Work item:
In the excerpt below on immersion and English grammar, what are the answers to these questions?
(a) How many participants were recruited?
(b) What was the participants' mean age of learning?
(c) According to the second hypothesis, which type should show greater improvement: object or subject questions?
** Opening Document section block **
Two hypotheses were tested:

1) Advanced instructed learners of English would show significant changes in grammatical proficiency during immersion (measured as faster speed and greater target-like accuracy on a timed grammaticality judgement task);

2) Proficiency on two types of questions would show asymmetric development during immersion: improvements in proficiency would be greater for simple questions vs. complex questions, and for object questions vs. subject questions.

 

Methodology

Participants

Thirty-two volunteer participants were recruited among Chinese-speaking postgraduates studying at British universities (twenty-four female and eight male), all with an IELTS score of 5.5 or 6.  Bio-data on learning background and exposure to input were gathered via a questionnaire, to test for inter-learner variation in exposure to English prior to immersion (Dornyei 2003). Mean age of learning (AOL) was 11.41 (range: 7-14); length of learning (LOL) was 11.77 years (range: 5 to 18 years).  No significant effects on IELTS score were found for gender, AOL or LOL, so participants’ proficiency was assumed to be homogenous before the period of immersion.
** Closing Document section block **
** Opening Source information block **
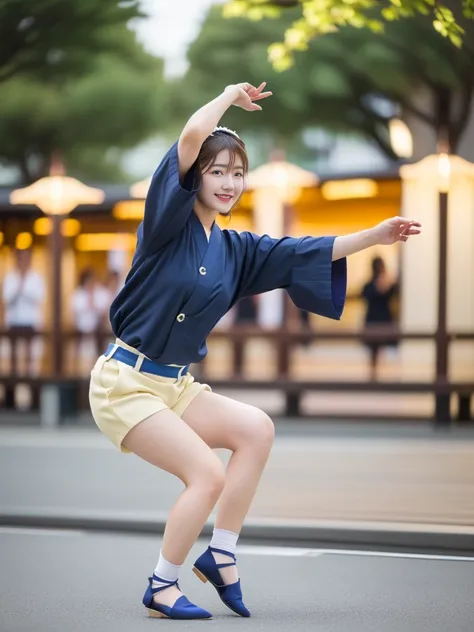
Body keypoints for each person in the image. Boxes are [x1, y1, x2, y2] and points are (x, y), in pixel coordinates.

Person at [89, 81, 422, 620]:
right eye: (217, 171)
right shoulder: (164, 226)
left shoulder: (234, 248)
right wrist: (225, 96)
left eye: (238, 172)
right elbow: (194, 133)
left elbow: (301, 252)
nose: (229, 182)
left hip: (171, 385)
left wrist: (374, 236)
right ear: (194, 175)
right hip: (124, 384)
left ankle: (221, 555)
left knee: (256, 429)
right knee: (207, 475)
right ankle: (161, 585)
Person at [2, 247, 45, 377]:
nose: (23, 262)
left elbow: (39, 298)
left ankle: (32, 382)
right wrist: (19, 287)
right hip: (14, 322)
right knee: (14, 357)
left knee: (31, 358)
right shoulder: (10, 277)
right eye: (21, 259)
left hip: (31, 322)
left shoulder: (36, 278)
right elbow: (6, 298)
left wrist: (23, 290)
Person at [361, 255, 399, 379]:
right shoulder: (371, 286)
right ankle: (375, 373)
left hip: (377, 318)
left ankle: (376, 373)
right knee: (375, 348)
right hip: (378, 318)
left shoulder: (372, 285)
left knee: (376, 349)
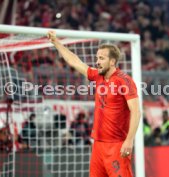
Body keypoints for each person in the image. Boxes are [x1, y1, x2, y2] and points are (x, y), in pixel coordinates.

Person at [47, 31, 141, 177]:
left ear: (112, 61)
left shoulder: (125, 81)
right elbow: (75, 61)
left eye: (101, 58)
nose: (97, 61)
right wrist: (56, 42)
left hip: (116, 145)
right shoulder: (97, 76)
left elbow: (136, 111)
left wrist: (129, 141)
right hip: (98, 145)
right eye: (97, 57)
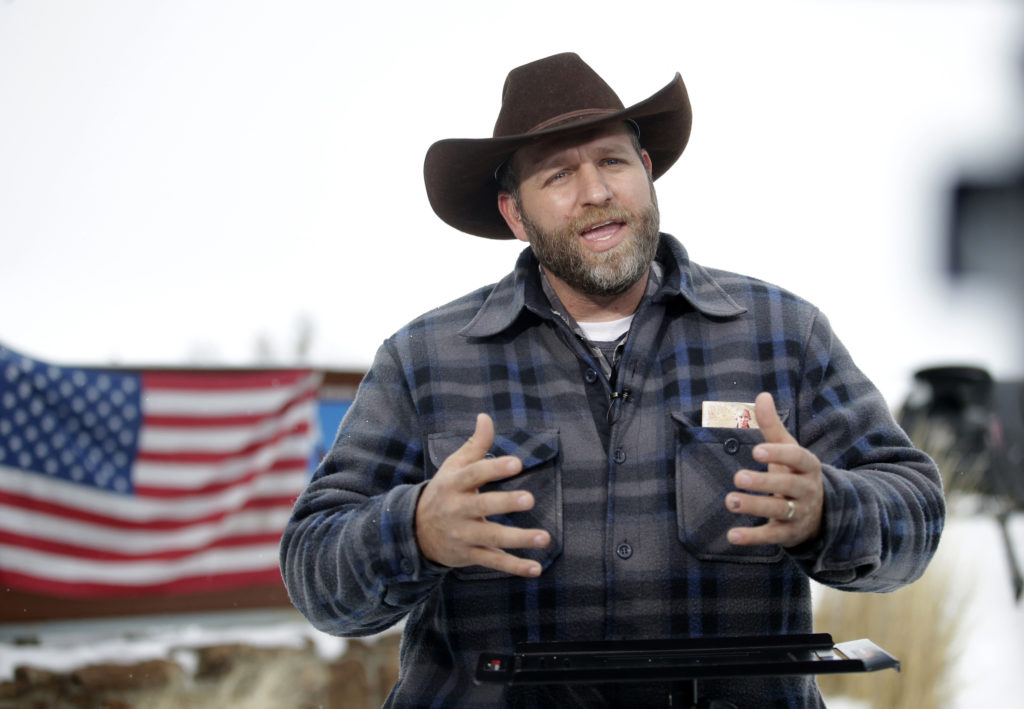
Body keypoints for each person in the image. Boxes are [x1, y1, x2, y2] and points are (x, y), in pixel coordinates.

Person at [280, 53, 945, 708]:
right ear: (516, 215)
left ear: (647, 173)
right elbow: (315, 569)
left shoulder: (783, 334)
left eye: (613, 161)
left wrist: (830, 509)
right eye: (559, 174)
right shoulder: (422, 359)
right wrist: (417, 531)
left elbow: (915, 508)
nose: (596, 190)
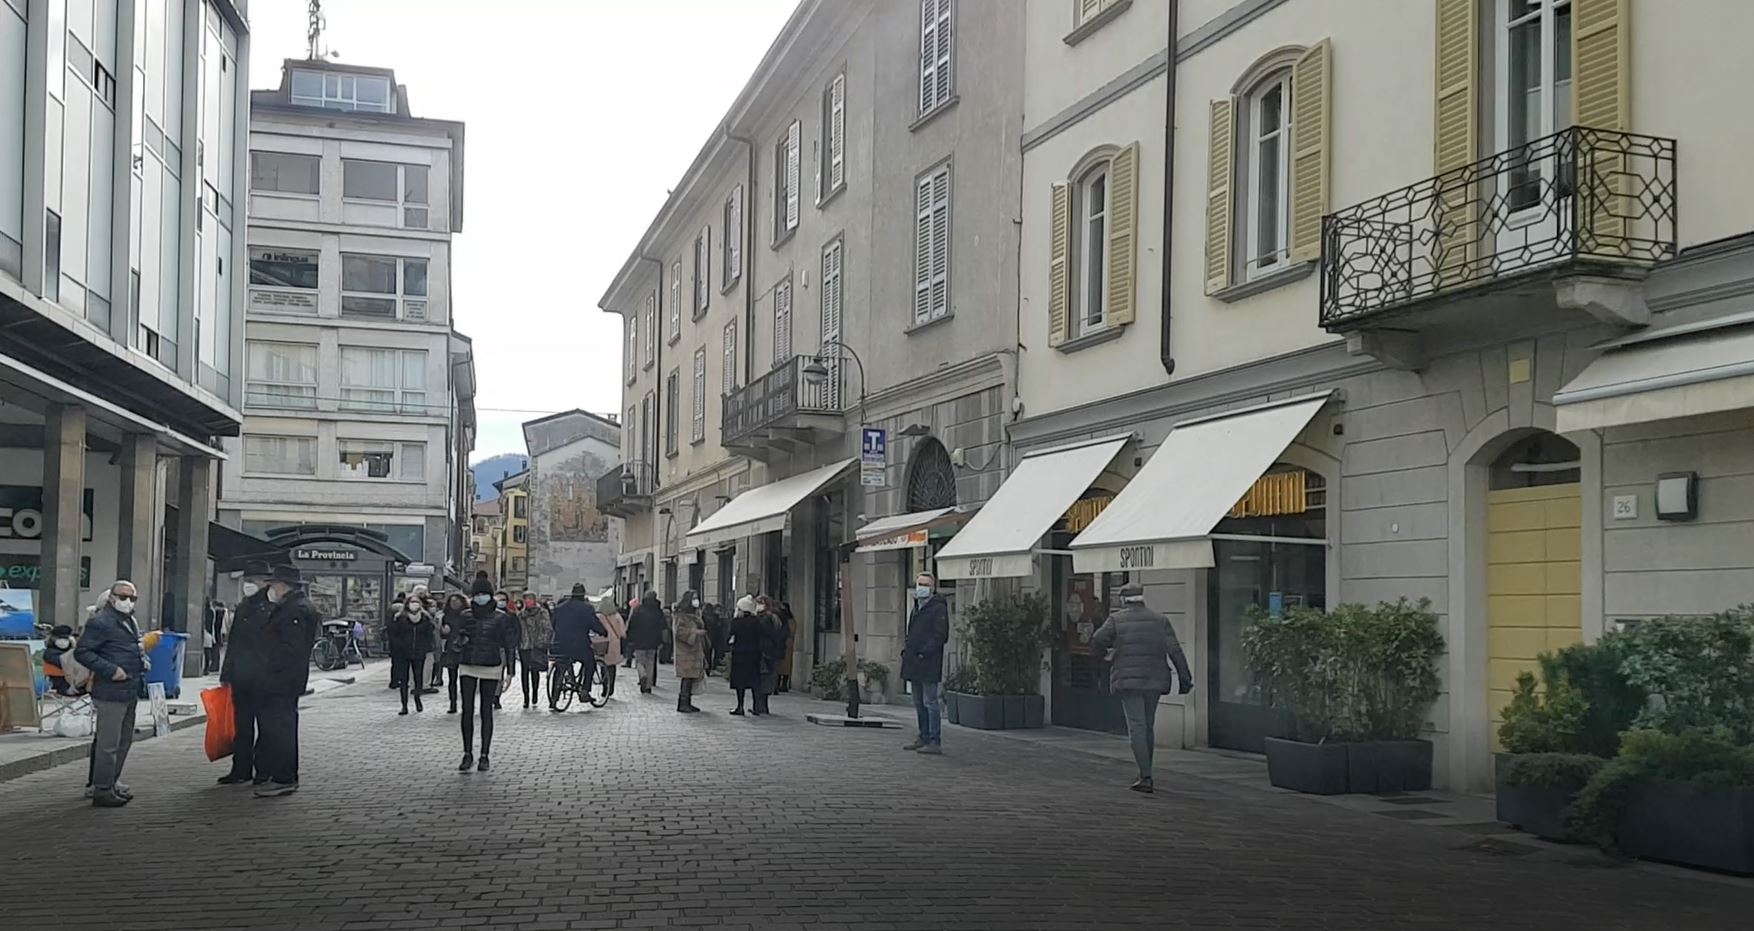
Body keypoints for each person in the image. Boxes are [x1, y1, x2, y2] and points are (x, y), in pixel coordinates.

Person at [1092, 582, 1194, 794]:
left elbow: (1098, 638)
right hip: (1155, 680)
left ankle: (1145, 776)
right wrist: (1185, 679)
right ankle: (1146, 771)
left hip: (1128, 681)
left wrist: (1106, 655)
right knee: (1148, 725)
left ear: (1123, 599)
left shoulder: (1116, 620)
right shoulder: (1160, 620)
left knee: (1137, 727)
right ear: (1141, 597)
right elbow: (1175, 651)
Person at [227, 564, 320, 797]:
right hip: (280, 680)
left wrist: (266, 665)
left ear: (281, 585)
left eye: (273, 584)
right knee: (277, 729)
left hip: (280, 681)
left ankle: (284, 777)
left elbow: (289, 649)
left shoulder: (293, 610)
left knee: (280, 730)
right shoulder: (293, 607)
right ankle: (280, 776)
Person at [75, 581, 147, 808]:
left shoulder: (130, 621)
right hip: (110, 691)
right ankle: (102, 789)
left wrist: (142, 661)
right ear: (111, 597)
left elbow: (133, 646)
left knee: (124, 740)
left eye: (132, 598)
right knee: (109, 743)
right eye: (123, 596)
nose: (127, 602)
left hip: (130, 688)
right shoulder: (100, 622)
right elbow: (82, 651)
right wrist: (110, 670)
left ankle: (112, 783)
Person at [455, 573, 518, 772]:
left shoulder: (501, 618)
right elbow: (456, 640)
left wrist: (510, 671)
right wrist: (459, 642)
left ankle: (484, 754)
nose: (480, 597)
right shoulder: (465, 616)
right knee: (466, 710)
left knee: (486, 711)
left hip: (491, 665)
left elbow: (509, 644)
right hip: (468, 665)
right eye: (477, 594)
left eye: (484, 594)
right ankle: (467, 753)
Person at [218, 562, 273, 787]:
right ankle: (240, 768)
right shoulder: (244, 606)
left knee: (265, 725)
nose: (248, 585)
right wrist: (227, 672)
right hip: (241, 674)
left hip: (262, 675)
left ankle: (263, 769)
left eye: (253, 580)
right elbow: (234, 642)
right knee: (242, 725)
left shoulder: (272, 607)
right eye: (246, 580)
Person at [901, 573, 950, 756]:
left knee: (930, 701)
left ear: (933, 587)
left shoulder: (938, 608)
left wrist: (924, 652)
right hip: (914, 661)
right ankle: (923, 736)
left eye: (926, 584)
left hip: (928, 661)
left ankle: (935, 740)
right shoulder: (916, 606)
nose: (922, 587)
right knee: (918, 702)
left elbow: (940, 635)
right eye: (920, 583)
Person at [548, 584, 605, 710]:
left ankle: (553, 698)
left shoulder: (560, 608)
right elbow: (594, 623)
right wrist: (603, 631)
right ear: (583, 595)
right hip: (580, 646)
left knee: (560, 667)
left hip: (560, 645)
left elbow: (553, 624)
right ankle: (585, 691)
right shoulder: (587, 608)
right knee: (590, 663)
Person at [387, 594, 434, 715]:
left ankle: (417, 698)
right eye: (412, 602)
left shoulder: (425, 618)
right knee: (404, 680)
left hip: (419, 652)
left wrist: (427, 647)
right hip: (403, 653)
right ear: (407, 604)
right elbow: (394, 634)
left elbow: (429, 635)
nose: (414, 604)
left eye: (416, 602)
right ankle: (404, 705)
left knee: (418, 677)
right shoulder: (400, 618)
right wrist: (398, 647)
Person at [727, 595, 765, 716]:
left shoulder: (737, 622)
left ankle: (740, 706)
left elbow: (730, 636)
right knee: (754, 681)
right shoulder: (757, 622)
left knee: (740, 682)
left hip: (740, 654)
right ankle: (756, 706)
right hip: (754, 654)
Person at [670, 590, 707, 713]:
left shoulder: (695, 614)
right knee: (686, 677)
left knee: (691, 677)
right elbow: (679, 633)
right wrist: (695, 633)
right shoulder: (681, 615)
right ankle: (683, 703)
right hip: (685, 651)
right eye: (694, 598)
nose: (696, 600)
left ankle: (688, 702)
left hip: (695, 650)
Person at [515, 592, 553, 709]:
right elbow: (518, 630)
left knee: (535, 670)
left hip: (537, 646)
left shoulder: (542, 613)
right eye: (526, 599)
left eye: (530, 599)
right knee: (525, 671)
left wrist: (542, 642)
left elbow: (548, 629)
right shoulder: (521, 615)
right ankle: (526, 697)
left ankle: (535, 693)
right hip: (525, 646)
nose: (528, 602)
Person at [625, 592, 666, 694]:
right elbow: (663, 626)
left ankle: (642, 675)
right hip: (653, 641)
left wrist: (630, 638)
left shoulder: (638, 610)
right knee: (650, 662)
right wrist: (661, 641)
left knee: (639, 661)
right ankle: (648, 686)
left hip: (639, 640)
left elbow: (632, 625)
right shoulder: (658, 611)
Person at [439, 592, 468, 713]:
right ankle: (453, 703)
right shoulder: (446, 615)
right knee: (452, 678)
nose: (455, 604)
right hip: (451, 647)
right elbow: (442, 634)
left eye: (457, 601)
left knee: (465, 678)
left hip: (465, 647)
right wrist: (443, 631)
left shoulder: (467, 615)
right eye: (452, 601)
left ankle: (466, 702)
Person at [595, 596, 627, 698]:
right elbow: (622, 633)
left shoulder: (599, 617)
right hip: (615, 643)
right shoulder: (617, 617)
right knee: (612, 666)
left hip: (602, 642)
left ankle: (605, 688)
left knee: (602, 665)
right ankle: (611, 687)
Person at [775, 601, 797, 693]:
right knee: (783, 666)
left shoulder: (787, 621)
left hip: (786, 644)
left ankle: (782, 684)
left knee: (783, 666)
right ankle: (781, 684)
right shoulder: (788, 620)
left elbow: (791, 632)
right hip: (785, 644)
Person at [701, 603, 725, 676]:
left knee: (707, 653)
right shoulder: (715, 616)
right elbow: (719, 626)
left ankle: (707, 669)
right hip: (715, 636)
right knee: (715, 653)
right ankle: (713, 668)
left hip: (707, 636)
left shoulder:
** Closing Source information block **
Answer to this task:
(a) Thirty-two (twenty-four female and eight male).
(b) 11.41.
(c) Object questions.